0ù s’arrête le goût, où commence la science ?
Emmanuel Lubezki (Directeur de la photographie / DOP)
1. Le goût relève de la création
Le goût est légitime dans :
• le choix artistique (tournage, étalonnage, mixage),
• les partis pris esthétiques (chaud/froid, contrasté/doux, stylisé/naturel),
• la création d’une intention.
C’est le domaine de l’auteur.
Une fois l’œuvre créée, le goût n’a plus vocation à intervenir dans sa restitution.
2. La reproduction relève de la science
La reproduction fidèle d’une œuvre est un problème physique, pas émotionnel :
• colorimétrie,
• luminance,
• gamma / EOTF,
• balance du blanc,
• linéarités,
• stabilité temporelle.
Là, la perception humaine seule est insuffisante :
• elle s’adapte,
• elle mémorise mal,
• elle est influençable (environnement, fatigue, contexte).

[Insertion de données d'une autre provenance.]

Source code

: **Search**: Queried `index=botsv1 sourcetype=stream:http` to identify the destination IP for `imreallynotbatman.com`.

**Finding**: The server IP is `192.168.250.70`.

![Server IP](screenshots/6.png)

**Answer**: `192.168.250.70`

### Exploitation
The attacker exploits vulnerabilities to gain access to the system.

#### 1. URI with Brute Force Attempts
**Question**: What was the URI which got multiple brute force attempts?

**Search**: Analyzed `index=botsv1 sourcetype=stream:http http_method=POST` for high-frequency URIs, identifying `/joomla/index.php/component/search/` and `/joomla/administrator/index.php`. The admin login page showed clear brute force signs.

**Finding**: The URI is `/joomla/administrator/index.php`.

3. En calibrage, seule la mesure objective valide le résultat
C’est le point central — et souvent le plus mal compris.
Un calibrage n’est pas :
• « ce que je préfère »
• « ce que le client aime sur le moment »
• « ce qui flatte l’œil »
Un calibrage est :
• le respect mesurée des standards (Rec.709, D65, PQ, BT.2020, etc.),
• validé par des instruments traçables,
• reproductible,
• vérifiable par un tiers.
Sans mesure objective, il n’y a pas de calibrage — seulement un réglage subjectif.
Le goût appartient à la création, la reproduction appartient à la science.
En calibrage, la subjectivité n’a aucune valeur probante : seule la mesure objective valide la conformité à l’œuvre originale.